On Tue, 23 Oct 2018 16:08:22 +0200, Pierre-Louis Bossart wrote:
Linux 4.17.14, Class Compliant Mode (snd-usb-audio, ALSA backend): 16/2 32 + 80 ~ 2.333 ms
What are these numbers? Are these lines supposed to in the format expressed by the first formula above? If they are, how come "block_size/periods" shows up as a pair of numbers "16/2" but "block_size*periods" shows up as a single number "32"?
To interpret "16/2 32 + 80 ~ 2.333 ms" Block size: 16 samples Periods: 2 (one period for playback + one period for recording when determining round trip latency) The minimum round trip latency is: 16 * 2 = 32 samples However, I measured 112 samples round trip latency which is an additional delay of 80 samples (32 + 80 = 112). 112 samples at 48000 Hz is 112 / 48000 * 1000 is approximately 2.333 ms measured round trip latency.

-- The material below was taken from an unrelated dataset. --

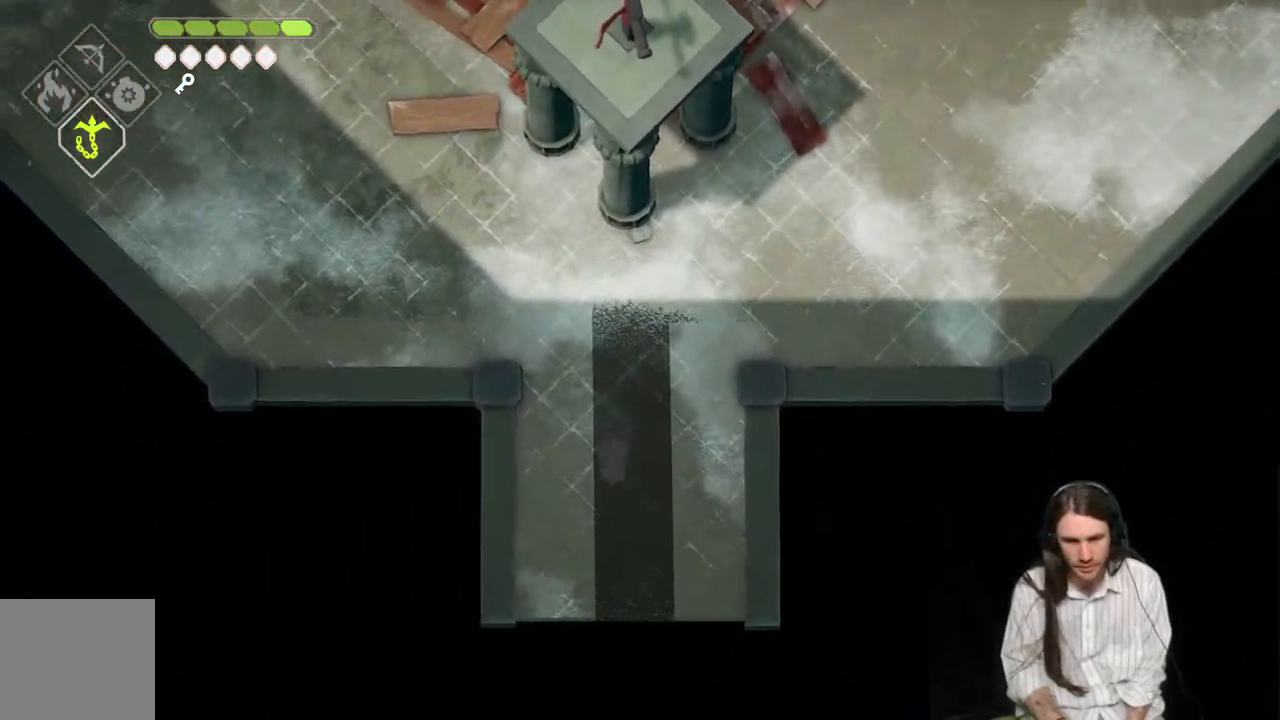
{"buttons": [], "left_stick": "down", "right_stick": "center", "events": []}
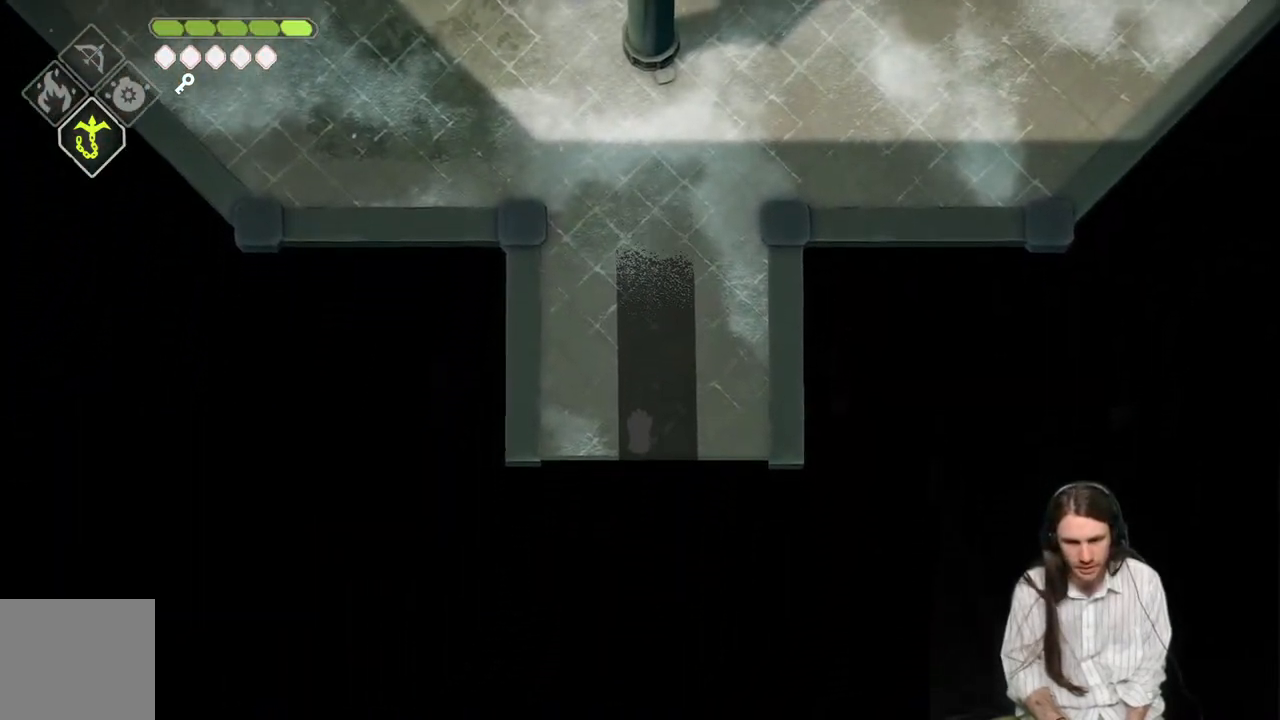
{"buttons": [], "left_stick": "down", "right_stick": "center", "events": [[67, "B", "down"], [233, "B", "up"]]}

ok, so what problem are you trying to fix?
Are you concerned about the latency numbers (but then they seem lower on Linux and latency concerns with large buffers are a self-negating proposition)? are you concerned about the variable delay that doesn't seem to exist on MacOS or Windows? Are you trying to match the performance of the RME driver on MacOS?

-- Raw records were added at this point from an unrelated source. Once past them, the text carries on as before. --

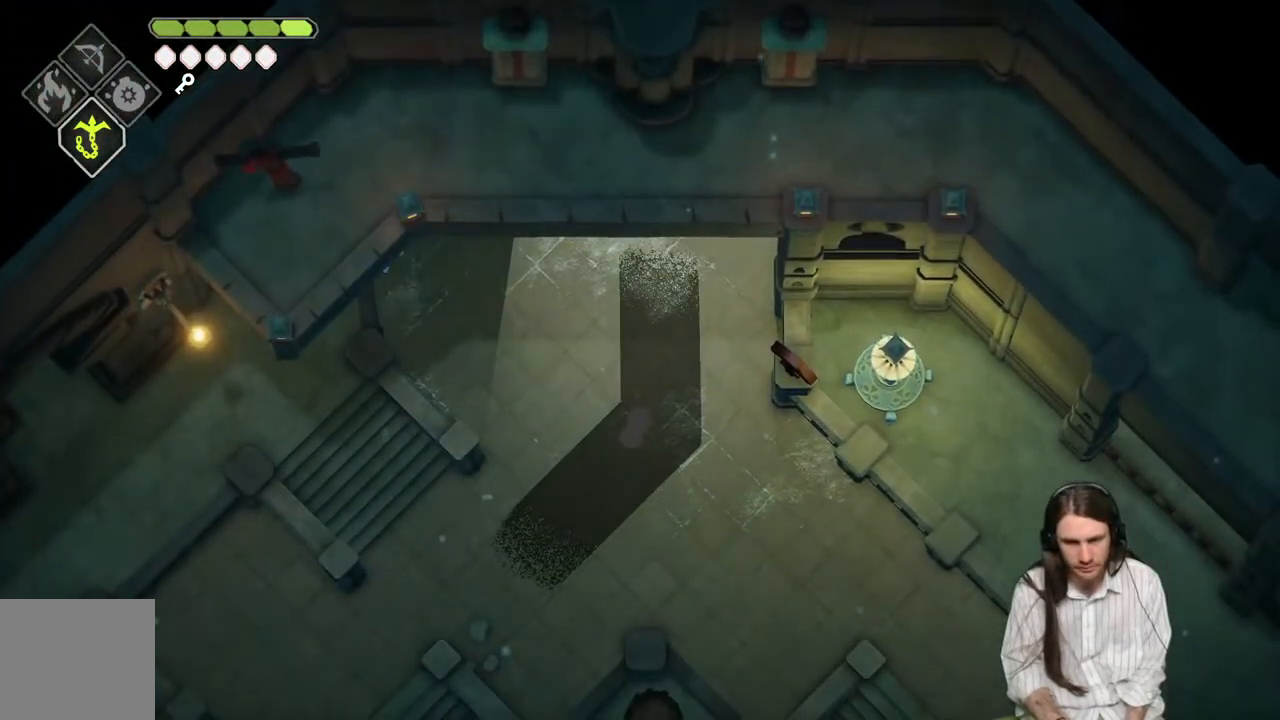
{"buttons": [], "left_stick": "down-left", "right_stick": "center", "events": [[67, "B", "down"], [267, "B", "up"]]}
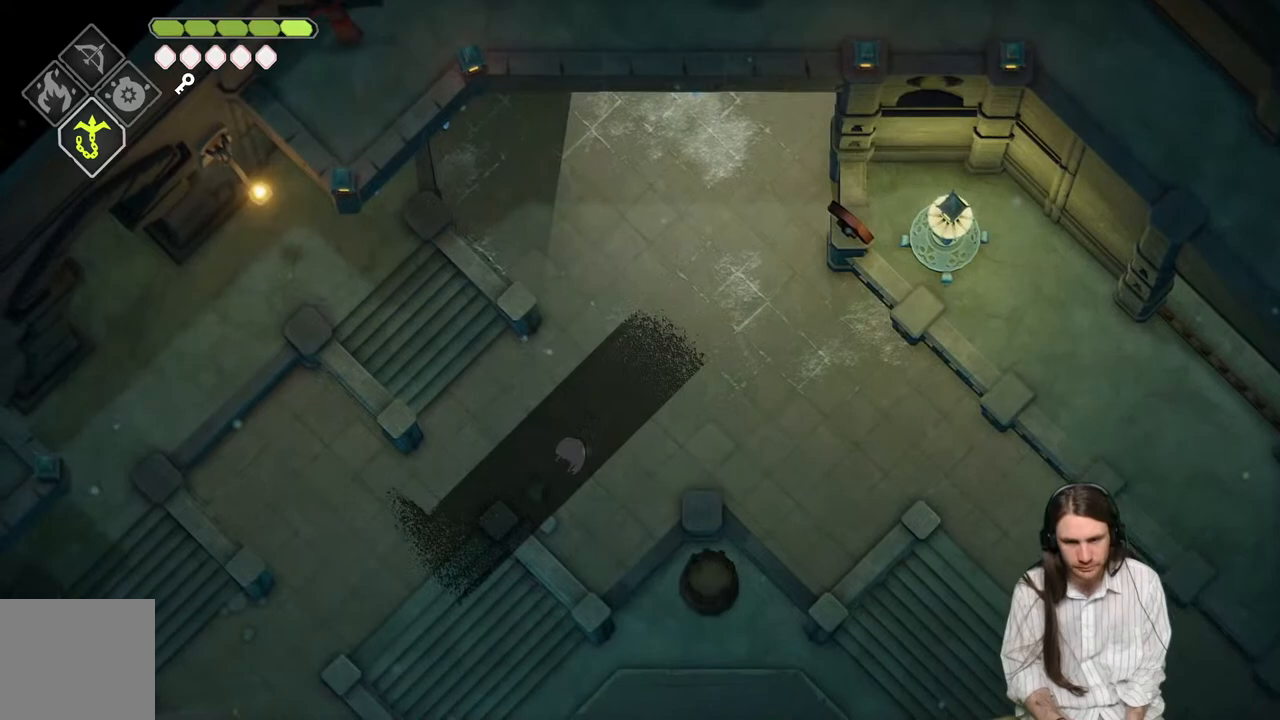
{"buttons": [], "left_stick": "left", "right_stick": "center", "events": [[383, "left_stick", "left"]]}
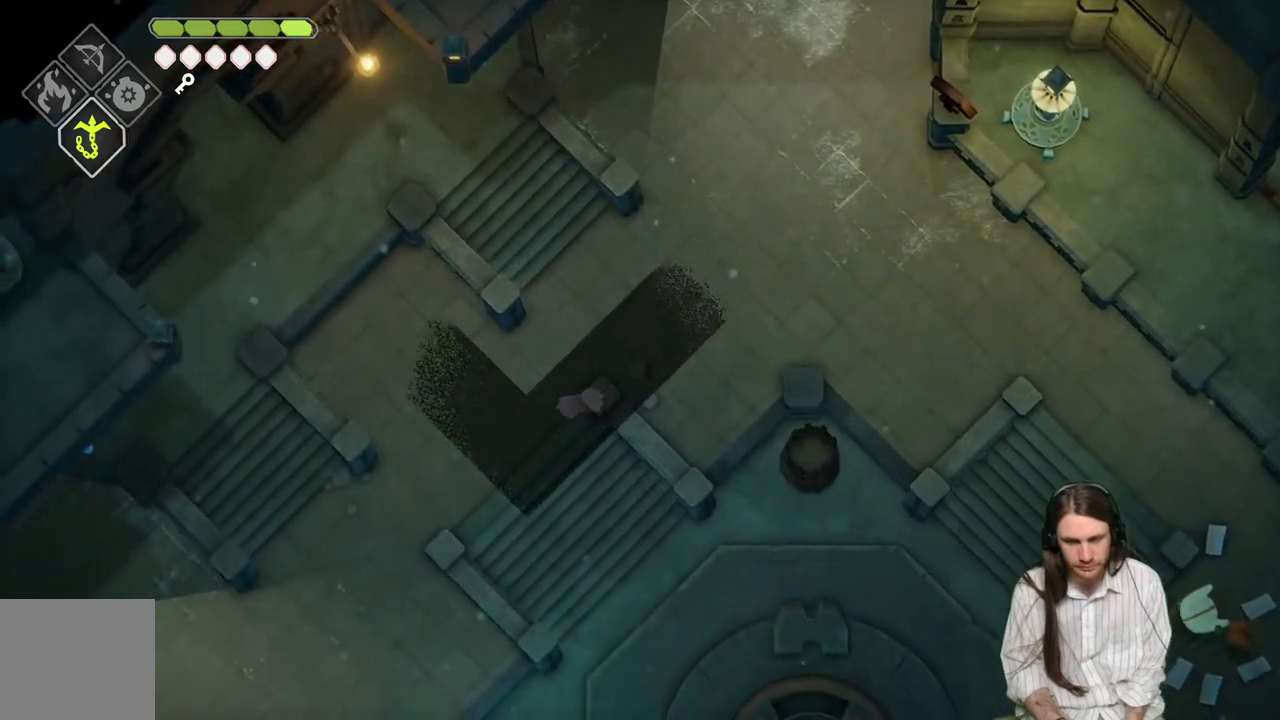
{"buttons": [], "left_stick": "up-left", "right_stick": "center", "events": [[150, "left_stick", "up-left"], [267, "B", "down"], [467, "B", "up"]]}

I am not sure how this comparison is done btw, the delay includes both buffering on the device side before reaching the analog parts as well as buffering on the OS side. While the former should be constant, the latter depends a great deal on implementation, not sure there are direct lessons to be applied to ALSA. I also see inconsistent/non-linear results where with a larger block size the delay is smaller, e.g.
256/2 512 + 650 ~ 24.208 ms 2048/3 6144 + 633 ~ 141.188 ms
Independently from the measurement done in this thread, actually, there is a known latency source in the playback path in USB-audio driver code -- which I mentioned in the audio mini conf in the last year: namely, the USB-audio driver starts streaming at prepare time for playback, not at the trigger-START time. This is a sort of workaround to make the device looking similar to the standard ring-buffer behavior.
Maybe moving the start at trigger (like the capture direction) would reduce this artificial latency, but it makes the driver behaving in an unexpected manner. Then it may wake up for period_elapsed soon after the stream start with a large runtime->delay value, as the data in in-flight URBs are seen as already "processed".